La Bourse surveille de près la décision de la BCE sur ses taux
Les puces Nvidia ne sont actuellement plus vendues en Chine en raison d'une combinaison d'interdictions du gouvernement chinois, de préoccupations de sécurité nationale et des tensions commerciales persistantes entre les Washington et Pékin. La directrice financière de Nvidia avait affirmé mardi que l'entreprise continuait à «plaider auprès du gouvernement américain pour l'approbation de l'exportation en Chine de Blackwell». Sont attendus ce jeudi les résultats trimestriels d’Apple et Amazon. Après la banque centrale américaine et la Banque du Japon, les investisseurs prêteront attention à la décision de politique monétaire de la Banque centrale européenne (BCE), qui devrait maintenir ses taux inchangés ce jeudi.

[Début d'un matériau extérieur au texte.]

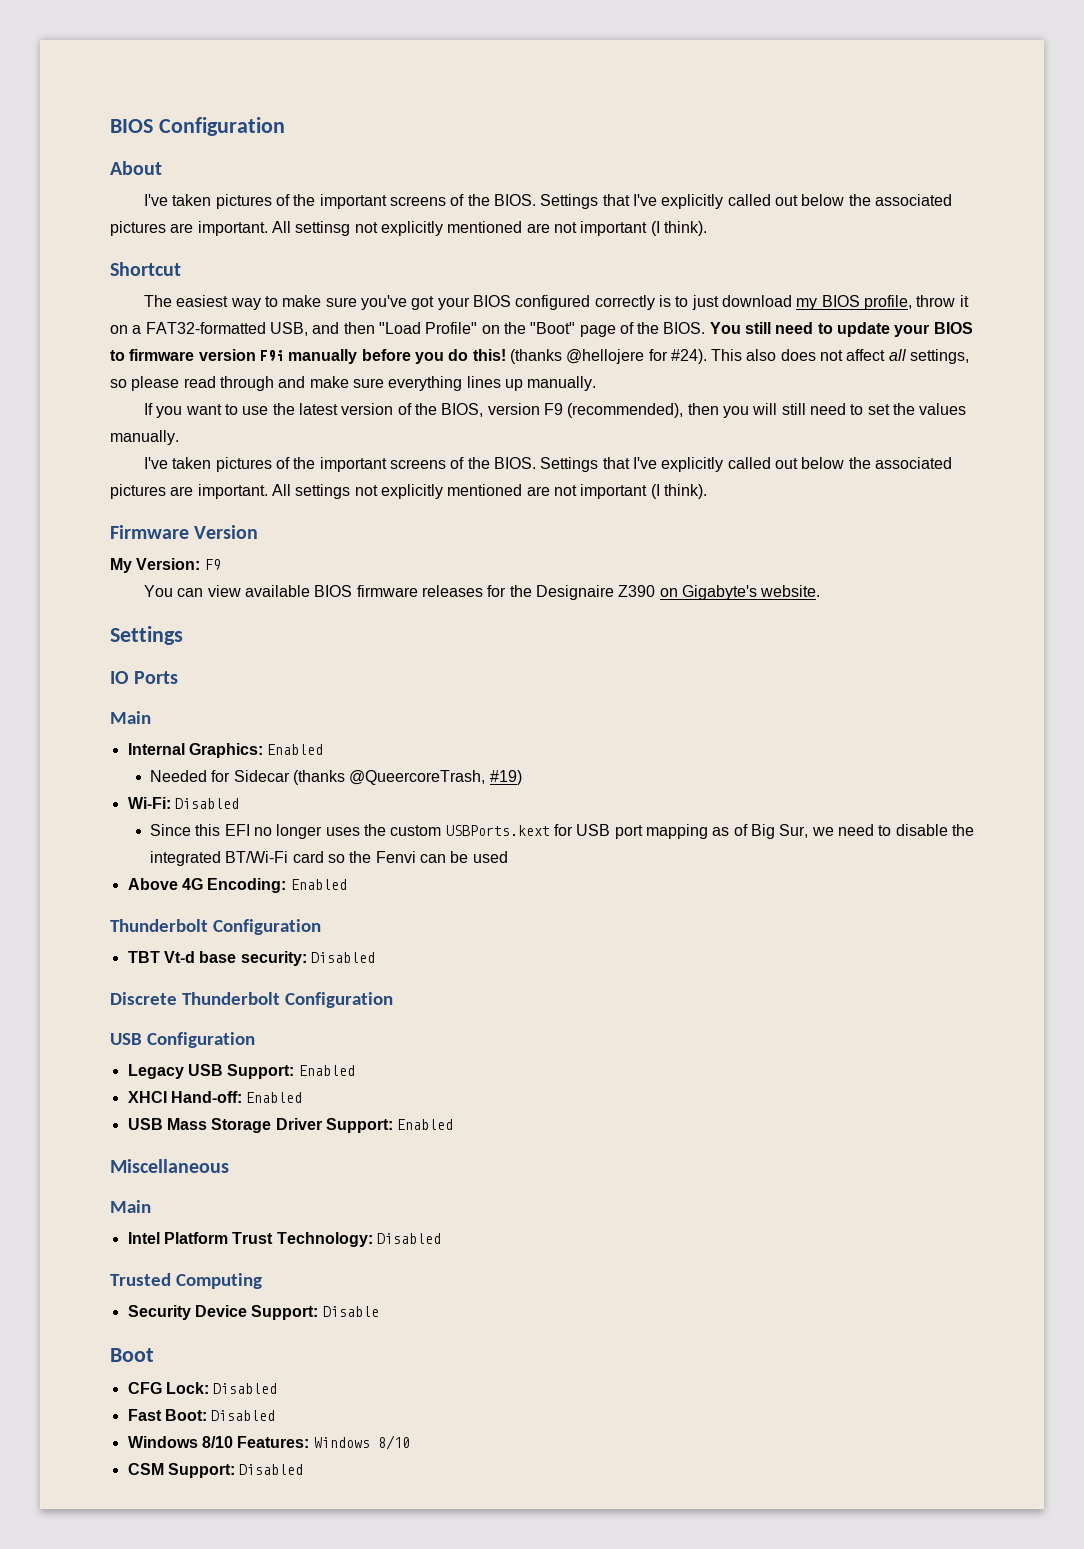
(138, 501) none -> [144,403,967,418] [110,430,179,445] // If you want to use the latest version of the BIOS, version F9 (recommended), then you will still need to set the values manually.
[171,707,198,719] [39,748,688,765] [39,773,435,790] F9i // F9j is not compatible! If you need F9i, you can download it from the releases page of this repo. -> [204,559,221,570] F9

Les investisseurs creusent par ailleurs un virage moins accommodant de la banque centrale américaine. La Fed a certes sans surprise réduit mercredi ses taux d'intérêt pour la deuxième fois d'affiliée, une décision qui n'a pas fait l'unanimité en son sein. Son président Jerome Powell a cependant «refroidi l'ambiance, provoquée qu'une nouvelle baisse du taux directeur lors de la réunion de décembre n'est pas acquise, alors que les marchés anticipaient (très largement) une nouvelle réduction», explique Ipek Ozkardeskaya.
Le yen sous pression
Sur le marché des changements, «le dollar américain (s'est apprécié) en raison du réajustement plus ‘faucon’ (plus favorable à une politique monétaire restrictive, NDLR) des anticipations de la Fed», avant de glisser à nouveau, note-t-elle. Vers 8H40, le dollar glissait de 0,12% face à la monnaie unique, à 1,1615 dollar pour un euro. Côté marchés obligatoires, le taux d'intérêt de l'emprunt américain à échéance 10 ans évoluait à 4,06%, contre 4,08% mercredi en clôture. A deux ans, l'échéance la plus sensible aux évolutions de la politique monétaire, il s'établissait à 3,58% contre 3,60%.
La Banque du Japon (BoJ) a laissé ce jeudi ses taux inchangés et pointé les «fortes incertitudes» sur la conjoncture mondiale en raison des tensions douanières, limitant les perspectives d'une nouvelle hausse des taux en décembre comme l'espéraient nombre d'investisseurs, et à l'heure où la nouvelle Première ministre nippone Sanae Takaichi esquisse tout juste sa politique économique. L'institution a maintenu à 0,5% son taux directeur, qu'elle avait relevé pour la dernière fois en janvier. C'est sa sixième réunion consécutive qui se conclut par un statu quo. Vers 8h40 GMT, la devise nippone perdait 0,64%, à 153,72 yens pour un dollar.